Furthermore, by re-grinding the flank surface of the cutting tip,
Since the chip breaker groove adjacent to the rear of the original chip breaker groove is aligned with the new cutting edge after re-grinding, there is no need to re-form the chip breaker groove during re-grinding. This makes it possible to improve the efficiency of the re-grinding work.

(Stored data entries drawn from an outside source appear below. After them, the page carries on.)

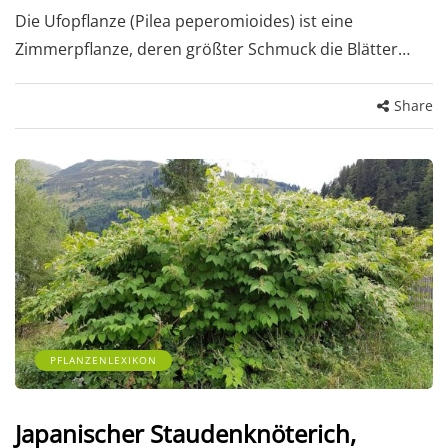
Die Ufopflanze (Pilea peperomioides) ist eine
Zimmerpflanze, deren größter Schmuck die Blätter…
Share
PFLANZENLEXIKON
Japanischer Staudenknöterich,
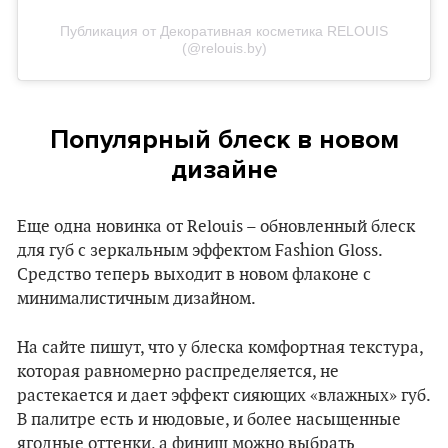
Публикация от Декоративная косметика RELOUIS
(@relouis.by)
Популярный блеск в новом
дизайне
Еще одна новинка от Relouis – обновленный блеск
для губ с зеркальным эффектом Fashion Gloss.
Средство теперь выходит в новом флаконе с
минималистичным дизайном.
На сайте пишут, что у блеска комфортная текстура,
которая равномерно распределяется, не
растекается и дает эффект сияющих «влажных» губ.
В палитре есть и нюдовые, и более насыщенные
ягодные оттенки, а финиш можно выбрать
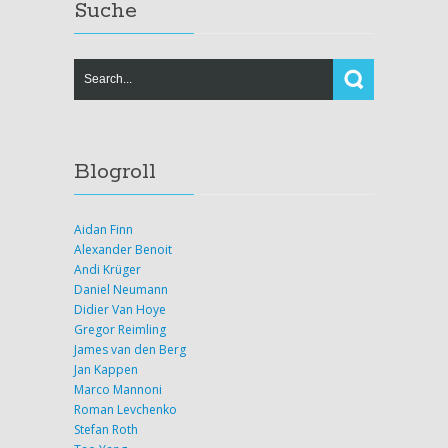
Suche
Blogroll
Aidan Finn
Alexander Benoit
Andi Krüger
Daniel Neumann
Didier Van Hoye
Gregor Reimling
James van den Berg
Jan Kappen
Marco Mannoni
Roman Levchenko
Stefan Roth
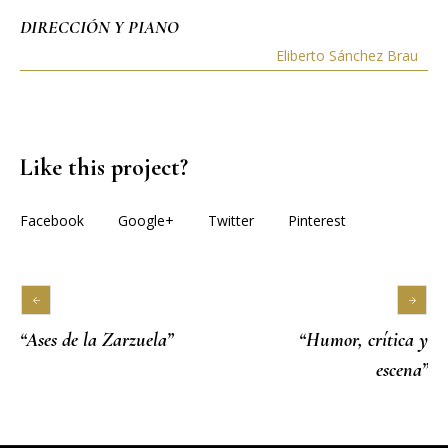
DIRECCIÓN Y PIANO
Eliberto Sánchez Brau
Like this project?
Facebook
Google+
Twitter
Pinterest
“Ases de la Zarzuela”
“Humor, crítica y
escena”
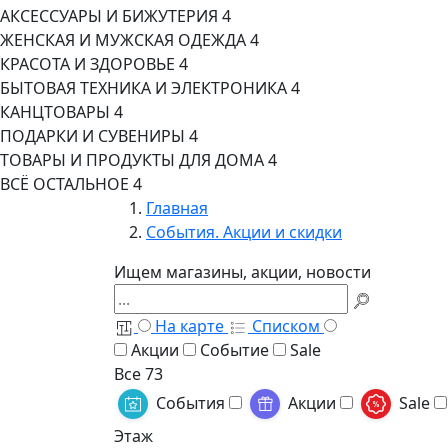
АКСЕССУАРЫ И БИЖУТЕРИЯ
4
ЖЕНСКАЯ И МУЖСКАЯ ОДЕЖДА
4
КРАСОТА И ЗДОРОВЬЕ
4
БЫТОВАЯ ТЕХНИКА И ЭЛЕКТРОНИКА
4
КАНЦТОВАРЫ
4
ПОДАРКИ И СУВЕНИРЫ
4
ТОВАРЫ И ПРОДУКТЫ ДЛЯ ДОМА
4
ВСЁ ОСТАЛЬНОЕ
4
Главная
События. Акции и скидки
Ищем магазины, акции, новости
На карте
Списком
Акции
Событие
Sale
Все
73
События
Акции
Sale
Этаж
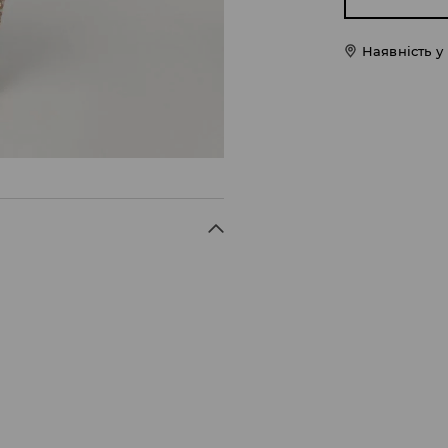
Наявність у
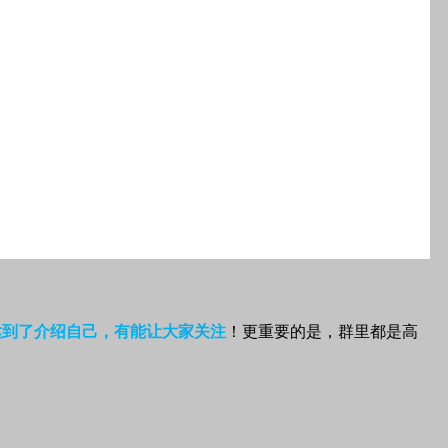
达到了介绍自己，有能让大家关注
！更重要的是，群里都是高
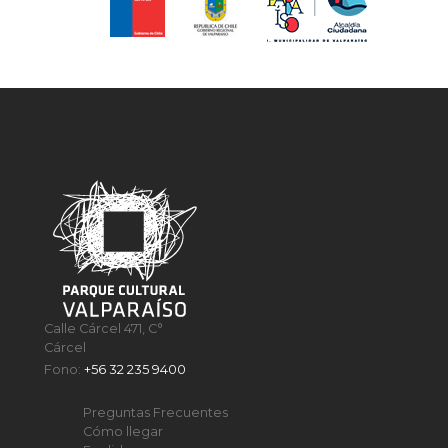
Calle Cárcel 471, C°
Cárcel
Fono:
+56 32 235 9400
Preguntas Frecuentes
Cómo llegar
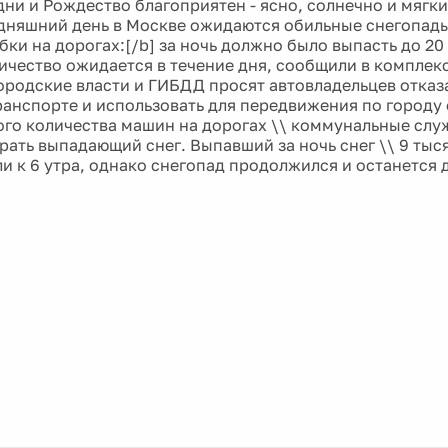
ни и Рождество благоприятен - ясно, солнечно и мягкий
одняшний день в Москве ожидаются обильные снегопады 
ки на дорогах:[/b] за ночь должно было выпасть до 20 
ичество ожидается в течение дня, сообщили в комплек
Городские власти и ГИБДД просят автовладельцев отказ
ранспорте и использовать для передвижения по городу
ого количества машин на дорогах \\ коммунальные слу
рать выпадающий снег. Выпавший за ночь снег \\ 9 тыс
и к 6 утра, однако снегопад продолжился и останется д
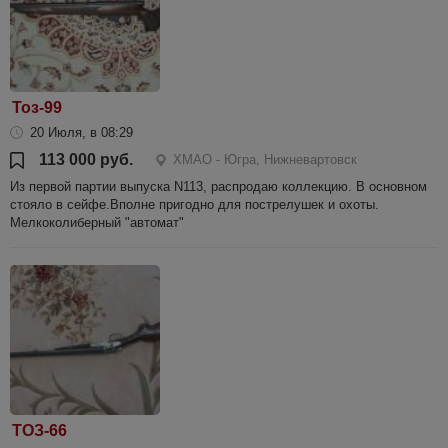
Тоз-99
20 Июля, в 08:29
113 000 руб.
ХМАО - Югра, Нижневартовск
Из первой партии выпуска N113, распродаю коллекцию. В основном
стояло в сейфе.Вполне пригодно для пострелушек и охоты.
Мелкоколиберный "автомат"
ТОЗ-66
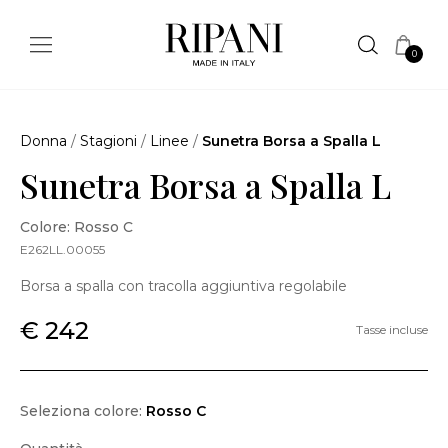
0
Donna
/
Stagioni
/
Linee
/
Sunetra Borsa a Spalla L
Sunetra Borsa a Spalla L
Colore: Rosso C
E262LL.00055
Borsa a spalla con tracolla aggiuntiva regolabile
€ 242
Tasse incluse
Seleziona colore:
Rosso C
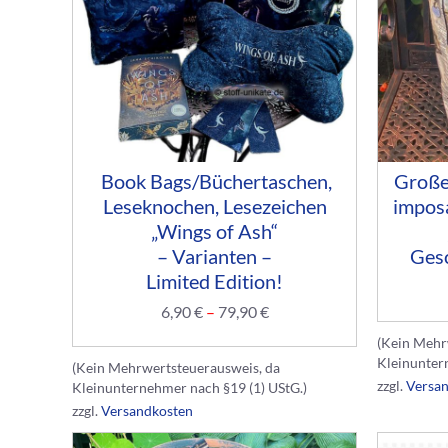
Book Bags/Büchertaschen,
Große
Leseknochen, Lesezeichen
impos
„Wings of Ash“
– Varianten –
Gesc
Limited Edition!
6,90
€
–
79,90
€
(Kein Mehr
Kleinunter
(Kein Mehrwertsteuerausweis, da
zzgl.
Versa
Kleinunternehmer nach §19 (1) UStG.)
zzgl.
Versandkosten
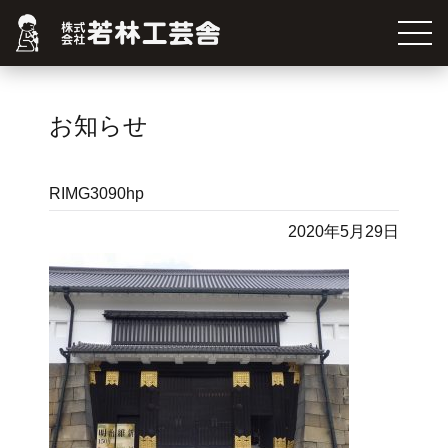
お知らせ
RIMG3090hp
2020年5月29日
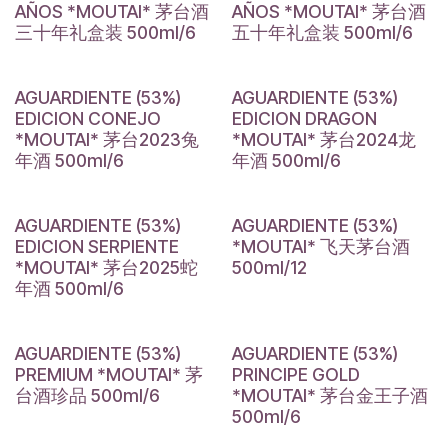
AÑOS *MOUTAI* 茅台酒
AÑOS *MOUTAI* 茅台酒
三十年礼盒装 500ml/6
五十年礼盒装 500ml/6
AGUARDIENTE (53%)
AGUARDIENTE (53%)
EDICION CONEJO
EDICION DRAGON
*MOUTAI* 茅台2023兔
*MOUTAI* 茅台2024龙
年酒 500ml/6
年酒 500ml/6
AGUARDIENTE (53%)
AGUARDIENTE (53%)
EDICION SERPIENTE
*MOUTAI* 飞天茅台酒
*MOUTAI* 茅台2025蛇
500ml/12
年酒 500ml/6
AGUARDIENTE (53%)
AGUARDIENTE (53%)
PREMIUM *MOUTAI* 茅
PRINCIPE GOLD
台酒珍品 500ml/6
*MOUTAI* 茅台金王子酒
500ml/6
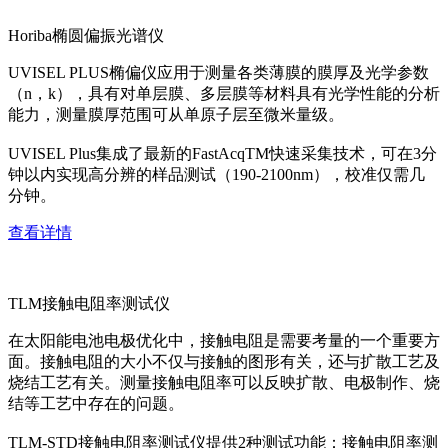
Horiba椭圆偏振光谱仪
UVISEL PLUS椭偏仪应用于测量各类薄膜的膜厚及光学参数
（n，k），具有对单层膜、多层膜等材料具有光学性能的分析
能力，测量膜厚范围可从单原子层至微米量级。
UVISEL Plus集成了最新的FastAcqTM快速采集技术，可在3分
钟以内实现高分辨的样品测试（190-2100nm），校准仅需几
分钟。
查看详情
TLM接触电阻率测试仪
在太阳能电池电极优化中，接触电阻是需要考量的一个重要方
面。接触电阻的大小不仅与接触的图形有关，还与扩散工艺及
烧结工艺有关。测量接触电阻率可以反映扩散、电极制作、烧
结等工艺中存在的问题。
TLM-STD接触电阻率测试仪提供2种测试功能：接触电阻率测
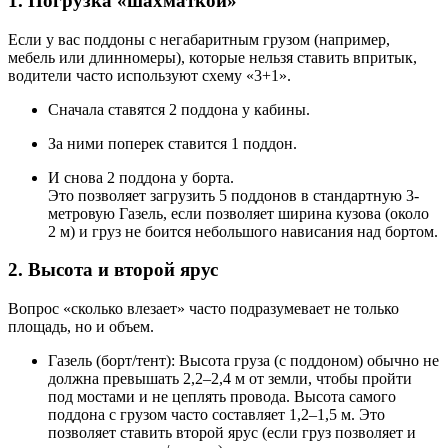
1. Погрузка «шахматкой»
Если у вас поддоны с негабаритным грузом (например,
мебель или длинномеры), которые нельзя ставить впритык,
водители часто используют схему «3+1».
Сначала ставятся 2 поддона у кабины.
За ними поперек ставится 1 поддон.
И снова 2 поддона у борта.
Это позволяет загрузить 5 поддонов в стандартную 3-
метровую Газель, если позволяет ширина кузова (около
2 м) и груз не боится небольшого нависания над бортом.
2. Высота и второй ярус
Вопрос «сколько влезает» часто подразумевает не только
площадь, но и объем.
Газель (борт/тент): Высота груза (с поддоном) обычно не
должна превышать 2,2–2,4 м от земли, чтобы пройти
под мостами и не цеплять провода. Высота самого
поддона с грузом часто составляет 1,2–1,5 м. Это
позволяет ставить второй ярус (если груз позволяет и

[Brief explanation of drawings]

Figures A to C in Figure 1 show an embodiment of the carbide drill of this invention. Figure A is a front view of the drill, Figure B is a partially omitted side view, and Figure C is a cross-sectional view of Figure B. FIG. 3 is an enlarged cross-sectional view taken along the X-ray. 1... Drill body, 2... Cutting tip, 3...
Cutting blade, 3a...Inner edge, 4...Rake face, 5...
Chip breaker groove.

Claims (1)

[Scope of utility model registration request] A carbide drill in which a cutting blade tip made of cemented carbide is brazed and fixed to the tip of the drill body, and a cutting edge is formed at the tip of the cutting tip with a distance of 0.1 mm to 1.25 mm from the center of rotation. A plurality of chip breaker grooves each having an arcuate cross section are formed on the rake face of the cutting blade in parallel with the cutting blade and continuously from a position near the inner edge of the cutting blade to an outer edge position from the tip of the rake face. A carbide drill characterized by being arranged side by side on the rear end side.